More Dirty Air Controls Are Installed. Power plant emissions from Duke Energy and seven other utilities could cause premature deaths in 560 adults a year in the Carolinas, even after more effective pollution controls are installed, says a study by a consulting firm.
Abt Associates did the report on fine-particle pollutants for the Rockefeller Family Fund, a New York philanthropy that advocates for the environment and other causes. Abt is an air-pollution consultant for the Environmental Protection Agency, and the EPA’s former enforcement chief served as project manager for the study.
Abt focused on eight utilities, including Duke, that the government has sued over power-plant emissions. It estimates premature deaths and illnesses, by state, that would be caused by fine particles from each utility in 2007.
“We thought it was time to point some fingers” at those utilities, said Rob Kaplan, a spokesman for Rockefeller.
The report based its estimate on 2007 because that’s when new federal limits on power-plant releases are to be in place. It says emissions by then will lead to 5,900 premature deaths among people 30 or older in the United States. It would also cause 4,300 additional cases of chronic bronchitis and 140,000 asthma attacks a year.
EPA officials in Research Triangle Park, where the agency researches the health effects of air pollution, couldn’t be reached Thursday.
NEW POLLUTION CONTROLS
Duke said its eight coal-fired power plants meet federal and state standards, and that the company is investing hundreds of millions in new pollution controls. Duke serves more than 2 million customers in the central and western parts of the Carolinas.
An electric industry group said it doubts the study’s methodology and conclusions, which haven’t been reviewed by science peers for publication.
“The scientific evidence is not there that would link power-plant emissions, as opposed to other sources of particulates, as a main cause of specific health effects,” said Jayne Brady of the Edison Electric Institute.
Abt, however, says its findings are conservative.

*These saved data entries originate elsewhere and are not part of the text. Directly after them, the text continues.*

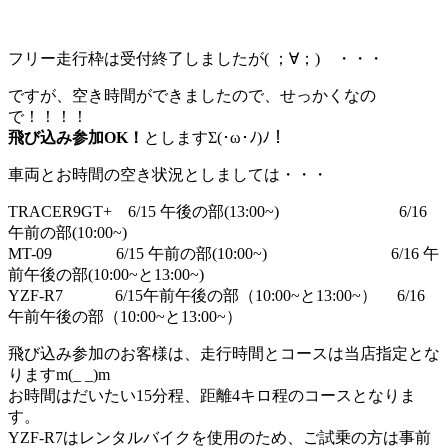
フリー走行枠は受付終了しましたが( ；∀；) ・・・
ですが、空き時間ができましたので、せっかくなの
で！！！！
飛び込み参加OK！
としますΣ(･ω･ﾉ)ﾉ！
車両とお時間の空き状況としましては・・・
TRACER9GT+ 6/15 午後の部(13:00~) 6/16
午前の部(10:00~)
MT-09 6/15 午前の部(10:00~) 6/16 午
前午後の部(10:00~と13:00~)
YZF-R7 6/15午前午後の部（10:00~と13:00~） 6/16
午前午後の部（10:00~と13:00~）
飛び込み参加のお客様は、走行時間とコースは当店指定とな
りますm(_ _)m
お時間はだいたい15分程、距離4キロ程のコースとなりま
す。
YZF-R7はレンタルバイクを使用のため、ご試乗の方は事前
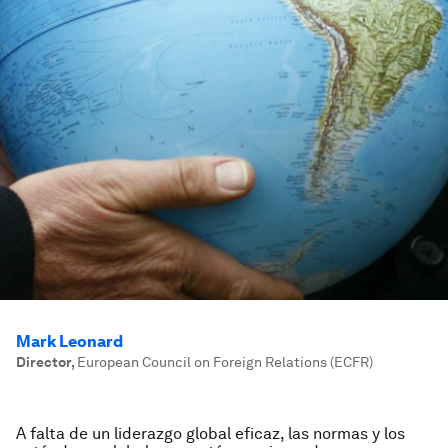
Mark Leonard
Director
,
European Council on Foreign Relations (ECFR)
A falta de un liderazgo global eficaz, las normas y los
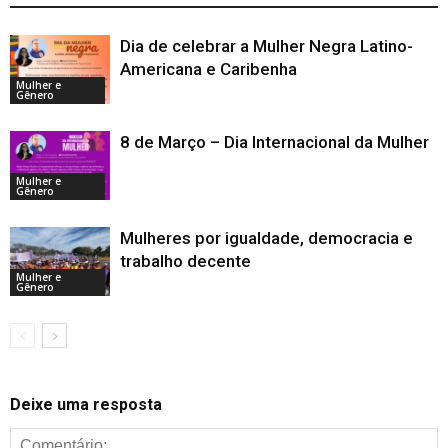
Dia de celebrar a Mulher Negra Latino-
Americana e Caribenha
Mulher e
Gênero
8 de Março – Dia Internacional da Mulher
Mulher e
Gênero
Mulheres por igualdade, democracia e
trabalho decente
Mulher e
Gênero
Deixe uma resposta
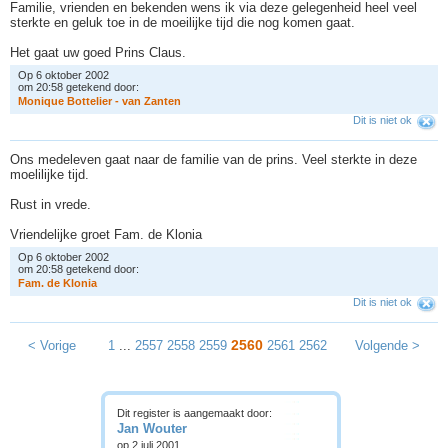
Familie, vrienden en bekenden wens ik via deze gelegenheid heel veel
sterkte en geluk toe in de moeilijke tijd die nog komen gaat.
Het gaat uw goed Prins Claus.
Op 6 oktober 2002
om 20:58 getekend door:
M
o
n
i
q
u
e
B
o
t
t
e
l
i
e
r
-
v
a
n
Z
a
n
t
e
n
Dit is niet ok
Ons medeleven gaat naar de familie van de prins. Veel sterkte in deze
moelilijke tijd.
Rust in vrede.
Vriendelijke groet Fam. de Klonia
Op 6 oktober 2002
om 20:58 getekend door:
F
a
m
.
d
e
K
l
o
n
i
a
Dit is niet ok
2560
< Vorige
1
...
2557
2558
2559
2561
2562
Volgende >
Dit register is aangemaakt door:
Jan Wouter
op 2 juli 2001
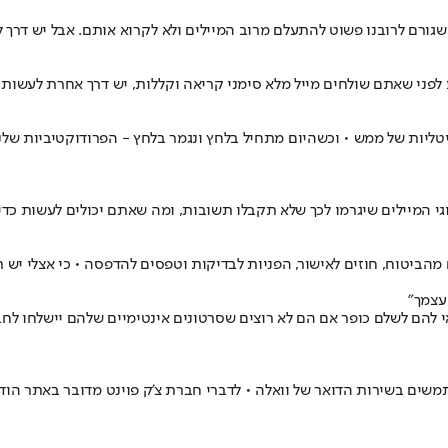
גורם לרובנו פשוט להתעלם מרוב המיילים ולא לקרוא אותם. אבל יש דרך 
לפני שאתם שולחים מייל מלא סימני קריאה וקללות, יש דרך אחרת לעשות
טליות של ממש • וכשהיום מתחיל בלחץ ונגמר בלחץ - הפרודוקטיביות שלנ
 סוגי המיילים שיגרמו לכך שלא תקבלו תשובות, ומה שאתם יכולים לעשות כ
ביטוח, חוזים לאישור, הפניות לבדיקות וטפסים להדפסה • כי אצלי יש רב
עצמך"
ם בשירות הדואר של וואלה • לדברי חברת צ'ק פוינט מדובר באתר הודי ש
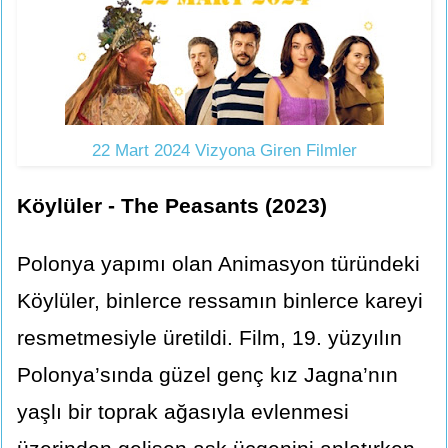
22 Mart 2024 Vizyona Giren Filmler
Köylüler - The Peasants (2023)
Polonya yapımı olan Animasyon türündeki
Köylüler, binlerce ressamın binlerce kareyi
resmetmesiyle üretildi. Film, 19. yüzyılın
Polonya’sında güzel genç kız Jagna’nın
yaşlı bir toprak ağasıyla evlenmesi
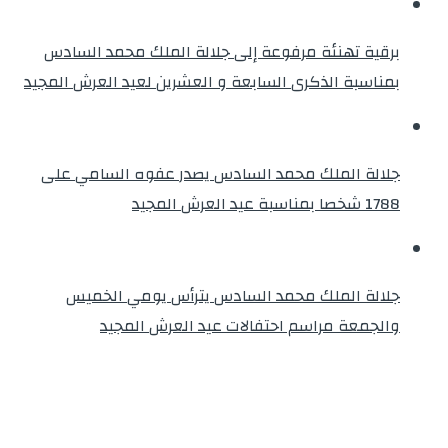
برقية تهنئة مرفوعة إلى جلالة الملك محمد السادس
بمناسبة الذكرى السابعة و العشرين لعيد العرش المجيد
جلالة الملك محمد السادس يصدر عفوه السامي على
1788 شخصا بمناسبة عيد العرش المجيد
جلالة الملك محمد السادس يترأس يومي الخميس
والجمعة مراسم احتفالات عيد العرش المجيد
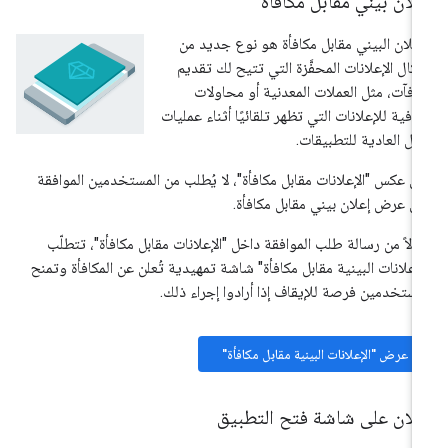
لان بيني مقابل مكافأة
إعلان البيني مقابل مكافأة هو نوع جديد من
كال الإعلانات المحفَّزة التي تتيح لك تقديم
افآت، مثل العملات المعدنية أو محاولات
افية للإعلانات التي تظهر تلقائيًا أثناء عمليات
نقل العادية للتطبيقات.
ى عكس "الإعلانات مقابل مكافأة"، لا يُطلب من المستخدمين الموافقة
ى عرض إعلان بيني مقابل مكافأة.
دلاً من رسالة طلب الموافقة داخل "الإعلانات مقابل مكافأة"، تتطلّب
لإعلانات البينية مقابل مكافأة" شاشة تمهيدية تُعلن عن المكافأة وتمنح
مستخدمين فرصة للإيقاف إذا أرادوا إجراء ذلك.
عرض "الإعلانات البينية مقابل مكافأة"
علان على شاشة فتح التطبيق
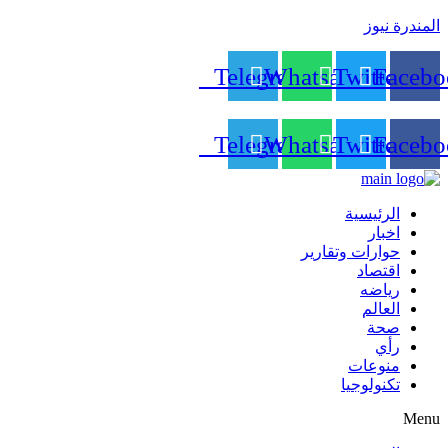
المندرة نيوز
Telegram
Whatsapp
Twitter
Facebo
Telegram
Whatsapp
Twitter
Facebo
الرئيسية
اخبار
حوارات وتقارير
اقتصاد
رياضه
العالم
صحة
رأي
منوعات
تكنولوجيا
Menu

The computer models Abt used to produce the estimates are the same it uses on behalf of the EPA, Kaplan said.
Power plants are believed to produce at least 75 percent of the state’s fine-particle pollution, an N.C. Division of Air Quality spokesman said. Sixteen N.C. counties, including Mecklenburg, and four in South Carolina have recorded fine-particle levels in excess of a new federal standard.
A study published last month in the Journal of the American Medical Association linked high concentrations to premature death from heart disease and lung cancer.
The Abt study says Duke’s emissions alone will contribute nationally to the premature deaths of 550 people; 420 additional cases of chronic bronchitis; 596 additional hospital admissions; 14,000 asthma attacks and 110,000 lost days of work.
Only 157 of those deaths, and a proportionate amount of sickness, would come from the Carolinas.
Emissions that form fine particles can travel hundreds of miles on the wind. Abt estimated that each of the eight utilities — most of which are in the Southeast and Ohio Valley — would be responsible for health problems in many states.
The study attributes 76 early deaths a year in the Carolinas to the Tennessee Valley Authority and 126 deaths to Atlanta-based Southern Co.
Duke said its coal-fired plants are among the most efficient in the nation. Pollution controls now being installed will reduce emissions of nitrogen oxide 75 percent by 2004.
“We’re very proud of our coal plants,” said Duke spokesman Tom Williams.
Williams said Duke will support an N.C. clean-air measure that would further reduce pollutants, if it allows the utility to recover the cost of new pollution devices from customers.
“We can only do what we’re required to do,” Williams said. “If the requirements change, we’ll comply with them.”
A 2000 lawsuit that charges Duke with modifying its coal-fired plants without upgrading pollution controls is still before a federal court.
Eric Schaeffer, listed as project manager for the Abt study, left as EPA’s chief of civil enforcement last month and was hired as a Rockefeller consultant.
Schaeffer has criticized the Bush administration’s enforcement of the Clean Air Act, saying it weakened the government’s ability to force new pollution controls on the utilities it had sued.